[Dataset records]
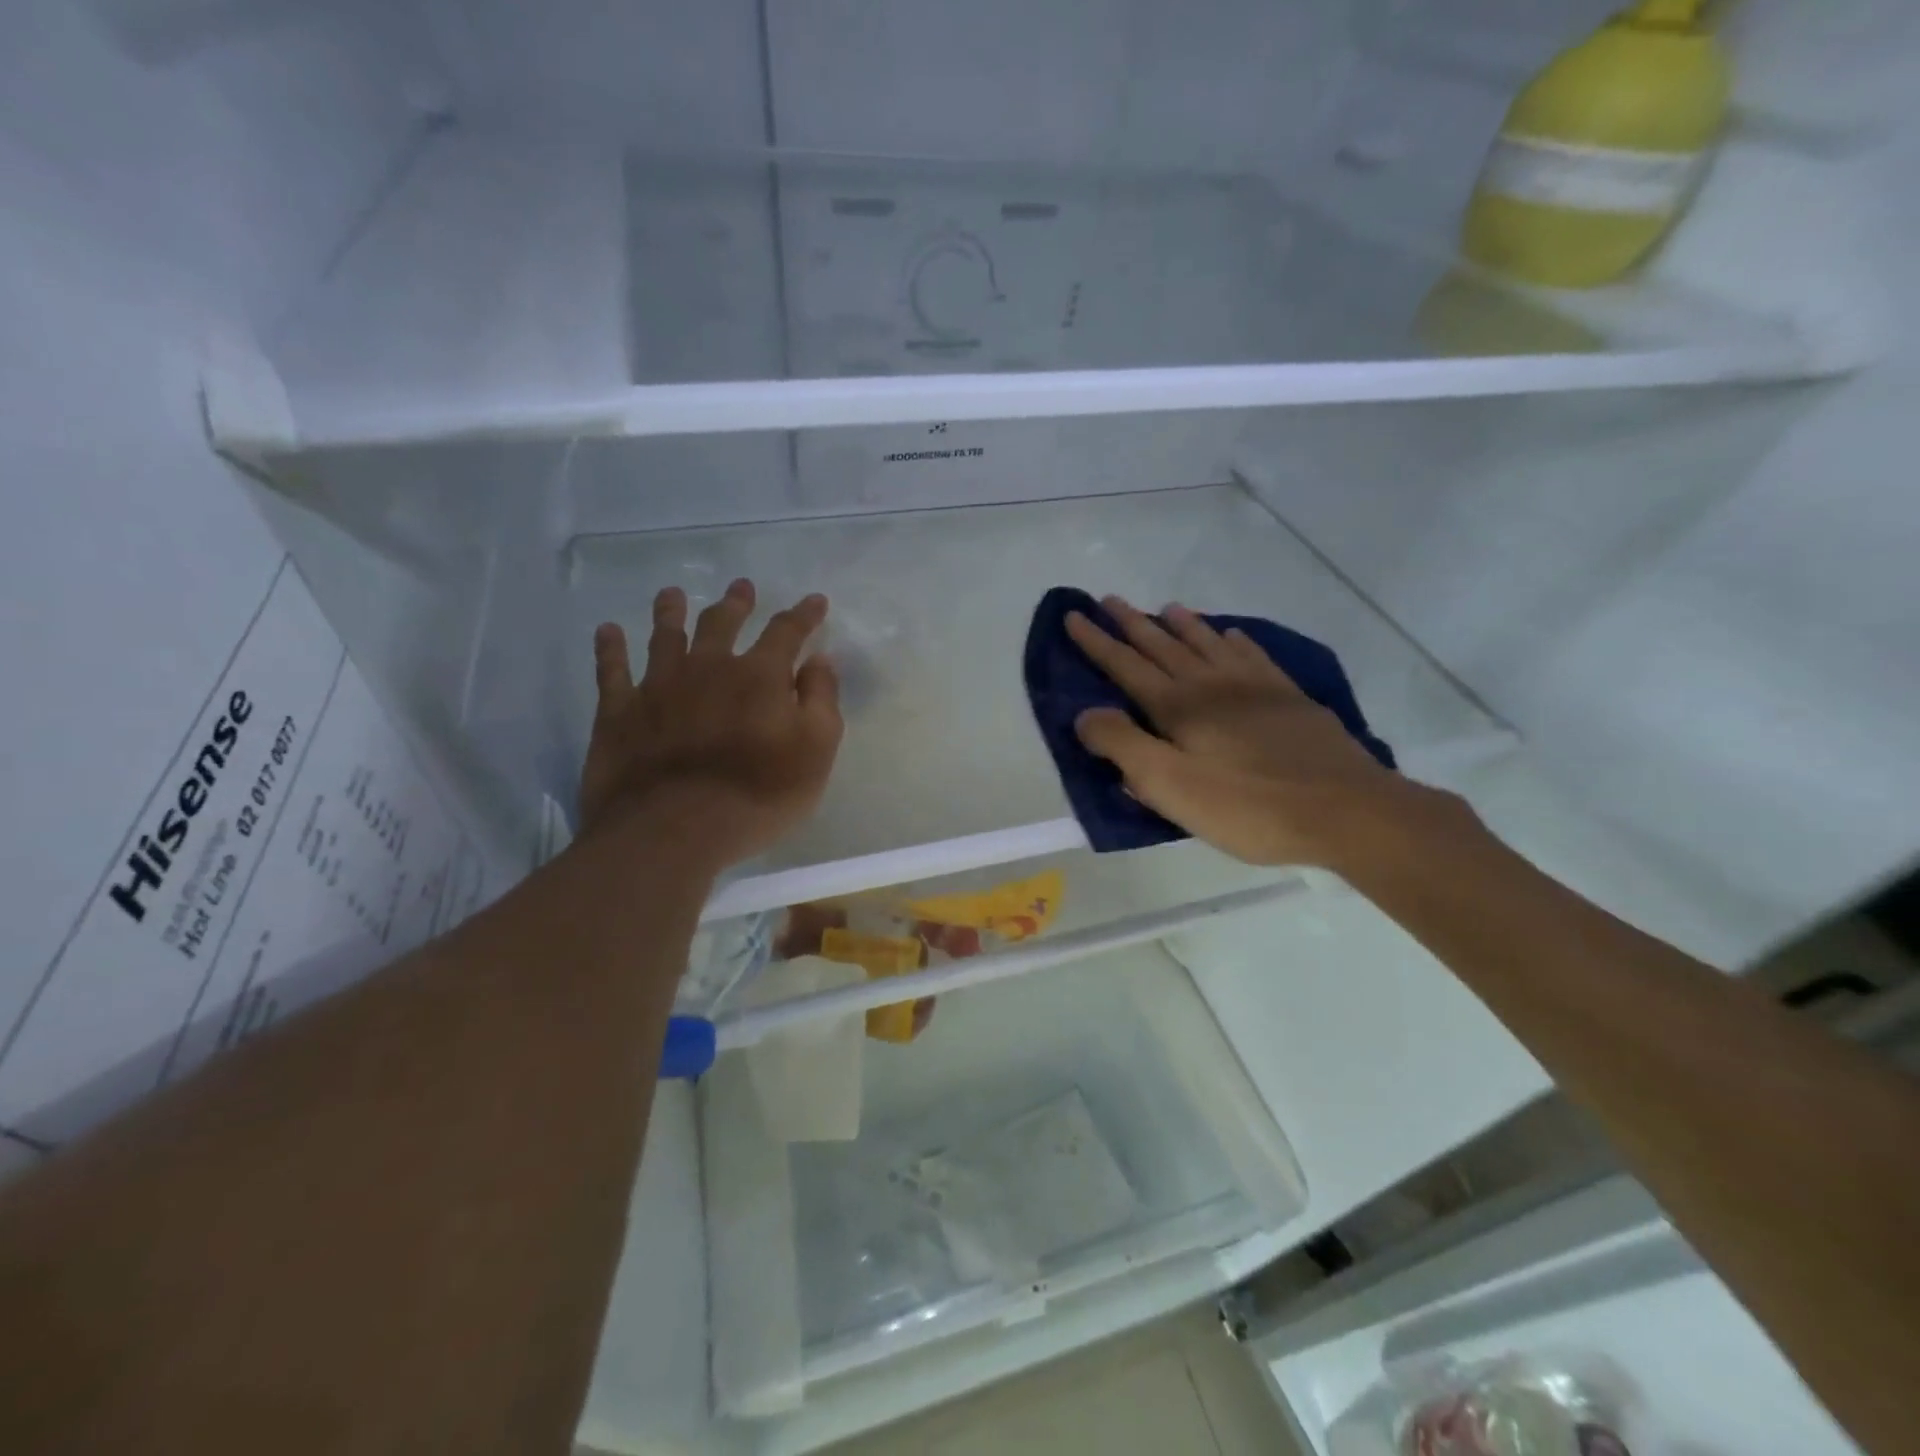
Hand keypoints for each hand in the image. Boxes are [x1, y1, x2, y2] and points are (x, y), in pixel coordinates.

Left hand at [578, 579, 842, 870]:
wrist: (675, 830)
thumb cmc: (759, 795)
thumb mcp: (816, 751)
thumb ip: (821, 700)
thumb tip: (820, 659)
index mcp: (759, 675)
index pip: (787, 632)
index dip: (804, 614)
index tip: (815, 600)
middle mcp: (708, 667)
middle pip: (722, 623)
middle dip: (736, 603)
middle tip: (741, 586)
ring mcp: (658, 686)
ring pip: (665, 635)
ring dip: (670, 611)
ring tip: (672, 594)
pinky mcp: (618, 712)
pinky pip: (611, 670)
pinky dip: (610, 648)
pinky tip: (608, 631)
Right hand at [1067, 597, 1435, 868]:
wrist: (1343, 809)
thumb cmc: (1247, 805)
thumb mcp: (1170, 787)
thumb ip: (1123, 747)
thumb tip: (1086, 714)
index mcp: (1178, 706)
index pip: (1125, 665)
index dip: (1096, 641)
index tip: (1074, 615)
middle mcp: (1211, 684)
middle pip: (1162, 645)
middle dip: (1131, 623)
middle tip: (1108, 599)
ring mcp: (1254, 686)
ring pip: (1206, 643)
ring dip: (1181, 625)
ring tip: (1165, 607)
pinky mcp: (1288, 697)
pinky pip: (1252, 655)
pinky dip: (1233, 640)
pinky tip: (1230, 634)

* * *

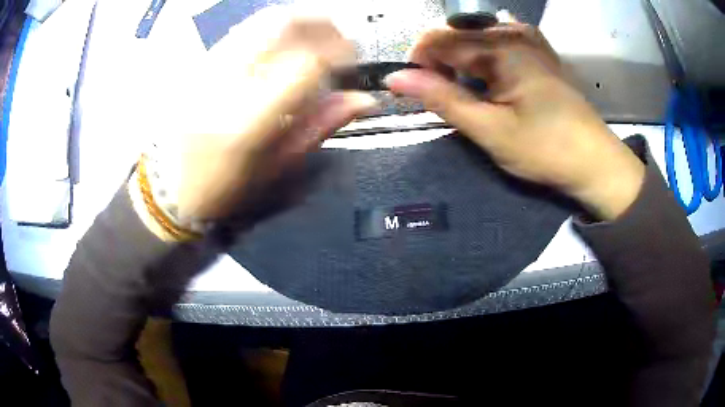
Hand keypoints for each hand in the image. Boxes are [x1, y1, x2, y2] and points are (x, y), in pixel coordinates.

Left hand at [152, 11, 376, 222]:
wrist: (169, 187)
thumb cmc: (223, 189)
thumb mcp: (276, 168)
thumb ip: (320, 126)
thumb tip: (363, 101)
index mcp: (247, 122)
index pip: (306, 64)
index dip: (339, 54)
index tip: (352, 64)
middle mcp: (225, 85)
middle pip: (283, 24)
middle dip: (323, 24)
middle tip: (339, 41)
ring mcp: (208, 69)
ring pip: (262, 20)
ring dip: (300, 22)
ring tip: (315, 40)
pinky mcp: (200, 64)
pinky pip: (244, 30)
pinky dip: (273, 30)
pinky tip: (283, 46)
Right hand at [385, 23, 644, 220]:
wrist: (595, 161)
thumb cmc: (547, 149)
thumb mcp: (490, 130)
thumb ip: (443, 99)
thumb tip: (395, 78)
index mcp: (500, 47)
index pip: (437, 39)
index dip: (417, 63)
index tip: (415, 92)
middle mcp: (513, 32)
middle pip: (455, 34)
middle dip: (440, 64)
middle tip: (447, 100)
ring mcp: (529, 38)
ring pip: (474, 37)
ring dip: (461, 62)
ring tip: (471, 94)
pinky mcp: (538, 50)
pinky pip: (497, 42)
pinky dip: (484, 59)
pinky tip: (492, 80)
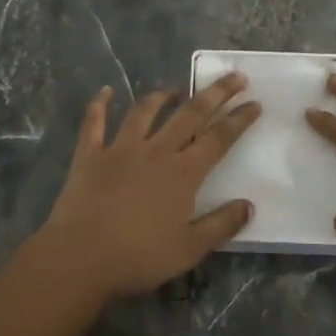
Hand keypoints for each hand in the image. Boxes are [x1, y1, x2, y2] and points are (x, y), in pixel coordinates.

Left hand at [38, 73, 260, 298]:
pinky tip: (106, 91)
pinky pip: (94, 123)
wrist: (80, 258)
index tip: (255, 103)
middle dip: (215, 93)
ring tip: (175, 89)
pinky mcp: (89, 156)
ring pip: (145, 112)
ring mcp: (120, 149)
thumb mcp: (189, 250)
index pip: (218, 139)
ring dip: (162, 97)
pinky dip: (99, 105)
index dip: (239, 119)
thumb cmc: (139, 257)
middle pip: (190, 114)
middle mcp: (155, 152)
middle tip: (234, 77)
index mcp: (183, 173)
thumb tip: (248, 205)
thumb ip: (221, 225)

==

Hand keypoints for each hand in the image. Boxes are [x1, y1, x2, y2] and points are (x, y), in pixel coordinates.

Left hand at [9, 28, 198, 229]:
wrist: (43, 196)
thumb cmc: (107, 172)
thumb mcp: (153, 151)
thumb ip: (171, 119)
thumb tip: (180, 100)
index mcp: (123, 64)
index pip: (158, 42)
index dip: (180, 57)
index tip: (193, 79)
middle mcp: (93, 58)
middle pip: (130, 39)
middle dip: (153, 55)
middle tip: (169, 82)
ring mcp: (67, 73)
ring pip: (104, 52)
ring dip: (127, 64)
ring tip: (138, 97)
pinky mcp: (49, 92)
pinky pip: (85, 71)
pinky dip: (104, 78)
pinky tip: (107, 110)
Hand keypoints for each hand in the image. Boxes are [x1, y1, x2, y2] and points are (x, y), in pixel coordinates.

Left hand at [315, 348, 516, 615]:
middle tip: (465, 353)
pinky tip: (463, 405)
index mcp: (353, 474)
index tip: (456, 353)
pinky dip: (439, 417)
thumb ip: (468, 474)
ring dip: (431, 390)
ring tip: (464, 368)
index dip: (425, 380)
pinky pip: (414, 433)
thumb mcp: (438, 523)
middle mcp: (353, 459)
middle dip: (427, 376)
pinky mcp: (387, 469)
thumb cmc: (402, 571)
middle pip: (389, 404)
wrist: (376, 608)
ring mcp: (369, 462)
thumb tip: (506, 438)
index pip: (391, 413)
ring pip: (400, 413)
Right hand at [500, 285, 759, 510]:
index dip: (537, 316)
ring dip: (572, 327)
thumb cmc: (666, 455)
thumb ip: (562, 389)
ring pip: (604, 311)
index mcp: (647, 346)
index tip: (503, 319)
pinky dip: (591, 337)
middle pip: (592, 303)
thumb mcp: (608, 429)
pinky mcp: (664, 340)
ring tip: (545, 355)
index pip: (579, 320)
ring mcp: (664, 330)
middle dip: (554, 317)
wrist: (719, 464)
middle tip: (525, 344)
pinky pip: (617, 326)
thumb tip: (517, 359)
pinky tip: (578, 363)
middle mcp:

**Task details:**
Out of the data above, set down the lines from the one with "ring dip: (127, 64)" to the one with "pinky dip: (439, 417)", both included, exactly as written and with no additions.

**Answer space:**
ring dip: (127, 64)
ring tip: (138, 97)
pinky mcp: (49, 92)
pinky pip: (85, 71)
pinky dip: (104, 78)
pinky tip: (107, 110)
Hand keypoints for each hand in the image. Boxes are [x1, y1, x2, y2] and points are (x, y), in pixel coordinates.

Left hand at [315, 348, 516, 615]:
middle tip: (465, 353)
pinky tip: (463, 405)
index mcp: (353, 474)
index tip: (456, 353)
pinky dip: (439, 417)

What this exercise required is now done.